Low-quality reads (quality score <30) were deleted in the first place. Other reads were assigned to each offspring based on the duplex barcode sequence. Then these barcode sequences were trimmed, as well as the terminal 5-bp positions from each read. The reads obtained were called “clean reads”. All clean reads were clustered in accordance with sequence similarity detected by BLAT44. Sequences with over 95% identity were grouped in one SLAF locus. Cowpea is a diploid species, which means one locus may contain up to four SLAF tags, so groups containing more than four tags were considered as repetitive SLAFs and discarded. However, those with 2–4 tags were considered to be polymorphic SLAF markers. Subsequently, SNPs were detected from polymorphic SLAF markers using the software GATK45 and SAMtools46. These SNP markers were classified into four segregation patterns (hk × hk, lm × ll, nn × np and aa × bb). In the present study, the F2 population was obtained by selfing the F1 of a cross between two fully homozygous parents with a genotype of aa or bb. Therefore, only the SNPs with segregation patterns of aa × bb were employed for linkage map construction.

Map construction

Finally obtained high-quality SNP markers were used for map construction using HighMap software47. HighMap consists of four modules, including linkage grouping, marker ordering, error genotyping correction and map evaluation. Firstly, in grouping module, markers were clustered into linkage groups by the single-linkage clustering algorithm, using a pair-wise modified independence LOD score as distance metric. Then an iterative process of marker ordering was performed by utilizing a combination of enhanced Gibbs sampling, spatial sampling and simulated annealing algorithms. After that, the SMOOTH algorithm48 was used to fix genotyping errors according to the parental contribution of the genotypes. The missing genotypes were imputed by a k-nearest neighbor algorithm49 and map distances in centi Morgan (cM) were estimated using the Kosambi mapping function50. At last, haplotype map and heat map were constructed, which would provide an intuitive and convenient way to rate map quality, with perl script “draw_haplotype-map.pl” and “draw_heatmap.pl”, respectively. They are programmed by Beijing Biomarker Technologies Corporation, and can be download at http://highmap.biomarker.com.cn/. The detailed approaches were according to Liu et al.47.
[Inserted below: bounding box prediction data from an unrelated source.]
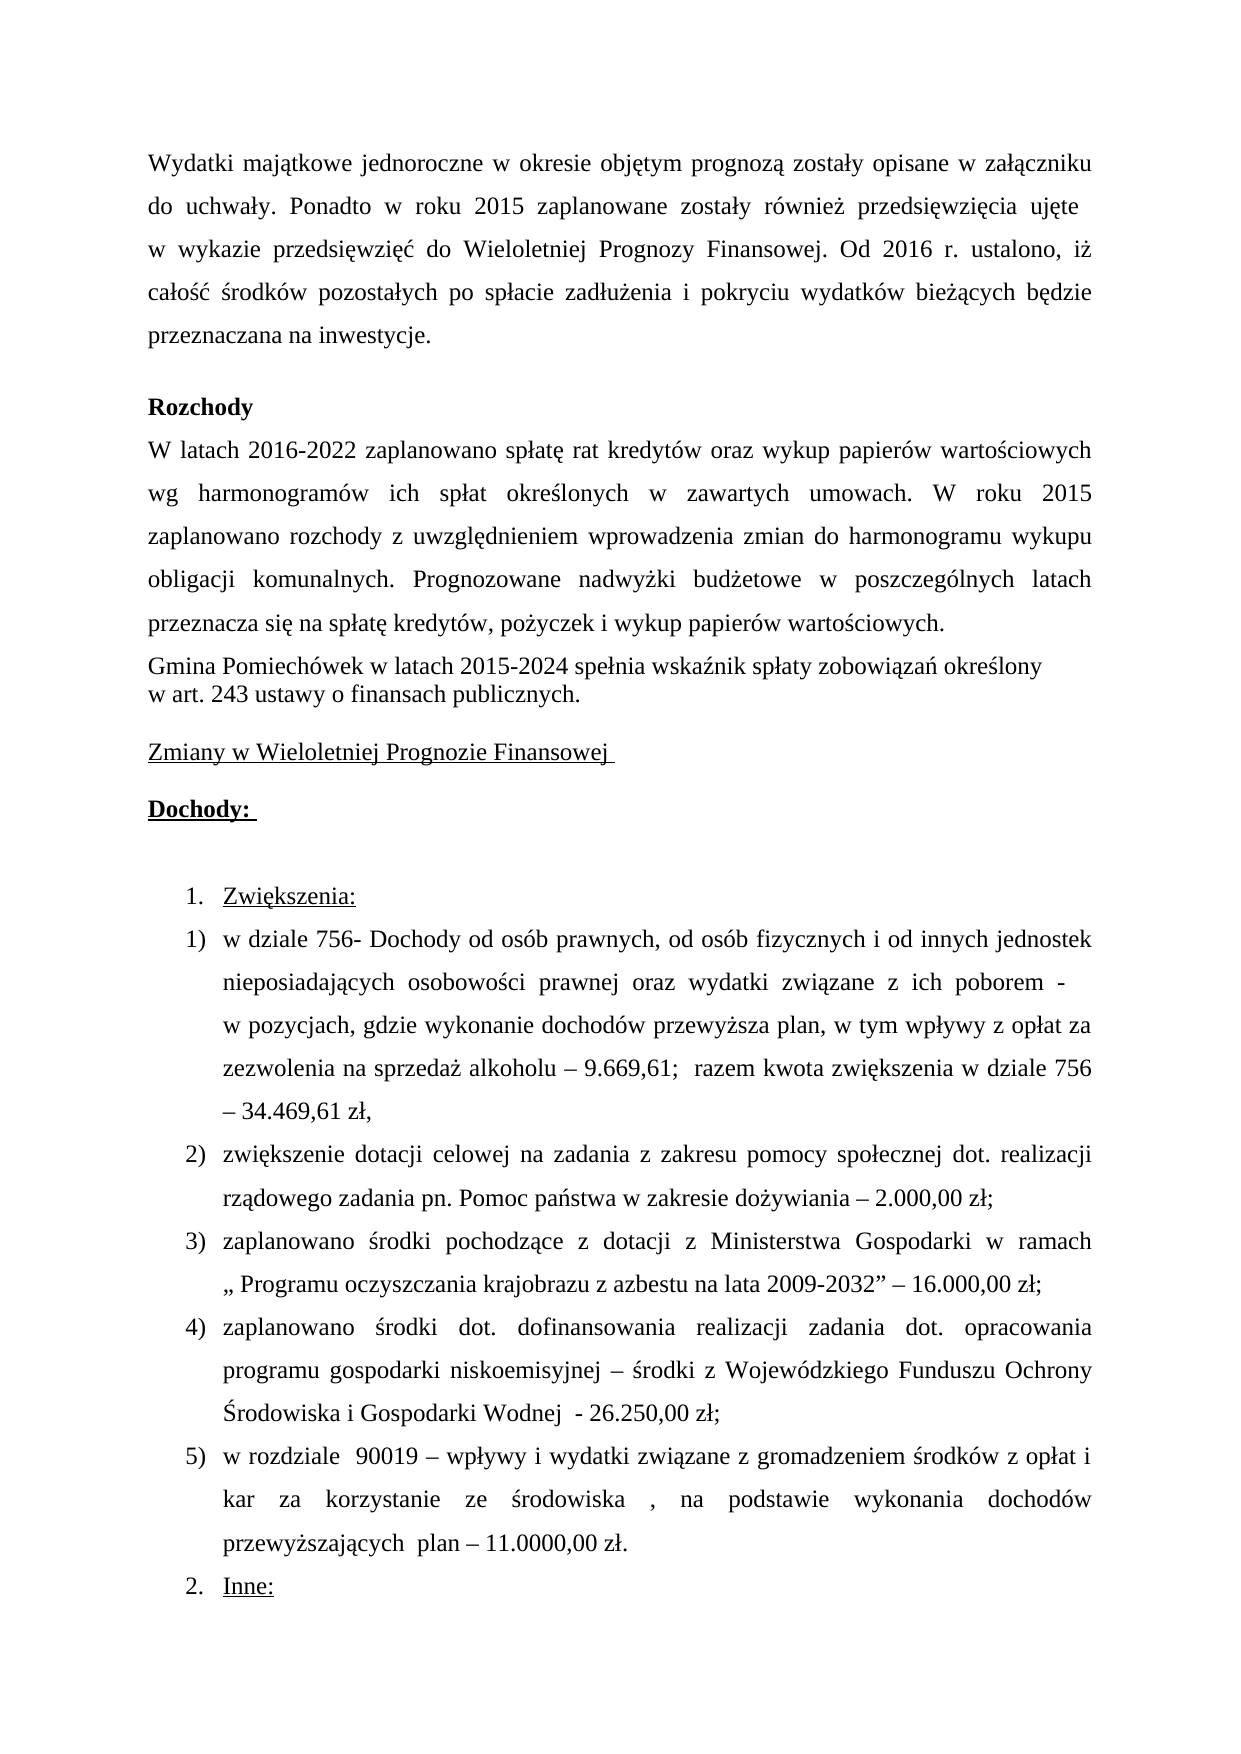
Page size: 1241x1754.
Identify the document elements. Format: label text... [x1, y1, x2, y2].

list zwiększenie dotacji celowej na zadania z zakresu pomocy społecznej dot. realizacji rządowego zadania pn. Pomoc państwa w zakresie dożywiania – 2.000,00 zł; [185, 1139, 1093, 1211]
list w rozdziale 90019 – wpływy i wydatki związane z gromadzeniem środków z opłat i kar za korzystanie ze środowiska , na podstawie wykonania dochodów przewyższających plan – 11.0000,00 zł. [185, 1441, 1093, 1556]
list zaplanowano środki pochodzące z dotacji z Ministerstwa Gospodarki w ramach „ Programu oczyszczania krajobrazu z azbestu na lata 2009-2032” – 16.000,00 zł; [185, 1226, 1093, 1298]
list Inne: [185, 1571, 1093, 1599]
text Dochody: [148, 794, 1093, 823]
text W latach 2016-2022 zaplanowano spłatę rat kredytów oraz wykup papierów wartościowych wg harmonogramów ich spłat określonych w zawartych umowach. W roku 2015 zaplanowano rozchody z uwzględnieniem wprowadzenia zmian do harmonogramu wykupu obligacji komunalnych. Prognozowane nadwyżki budżetowe w poszczególnych latach przeznacza się na spłatę kredytów, pożyczek i wykup papierów wartościowych. [148, 435, 1093, 636]
text Gmina Pomiechówek w latach 2015-2024 spełnia wskaźnik spłaty zobowiązań określony w art. 243 ustawy o finansach publicznych. [148, 651, 1093, 708]
text Rozchody [148, 392, 1093, 421]
list Zwiększenia: [185, 881, 1093, 909]
text Wydatki majątkowe jednoroczne w okresie objętym prognozą zostały opisane w załączniku do uchwały. Ponadto w roku 2015 zaplanowane zostały również przedsięwzięcia ujęte w wykazie przedsięwzięć do Wieloletniej Prognozy Finansowej. Od 2016 r. ustalono, iż całość środków pozostałych po spłacie zadłużenia i pokryciu wydatków bieżących będzie przeznaczana na inwestycje. [148, 148, 1093, 349]
text Zmiany w Wieloletniej Prognozie Finansowej [148, 737, 1093, 766]
list zaplanowano środki dot. dofinansowania realizacji zadania dot. opracowania programu gospodarki niskoemisyjnej – środki z Wojewódzkiego Funduszu Ochrony Środowiska i Gospodarki Wodnej - 26.250,00 zł; [185, 1312, 1093, 1427]
list w dziale 756- Dochody od osób prawnych, od osób fizycznych i od innych jednostek nieposiadających osobowości prawnej oraz wydatki związane z ich poborem - w pozycjach, gdzie wykonanie dochodów przewyższa plan, w tym wpływy z opłat za zezwolenia na sprzedaż alkoholu – 9.669,61; razem kwota zwiększenia w dziale 756 – 34.469,61 zł, [185, 924, 1093, 1125]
Comparative genome analysis

The 785,712 SLAF markers generated from asparagus bean were aligned to the genome sequences of soybean (Glycine max), common bean (Phaseolus vulgaris), mung bean (Vigna radiata), and adzuki bean (Vigna angularis) using BLAST with e-value cutoff of ≤1e−5. Their GenBank assembly accessions were GCA_000004515.3, GCA_001517995.1, GCA_000741045.2, GCA_001723775.1, respectively.

Data Availability

The SLAF-seq sequencing data generated during the current study has been deposited into NCBI Sequence Reads Archive (SRA) database with accession number SRP102460. The other data are included in this published article (and its Supplementary Information files).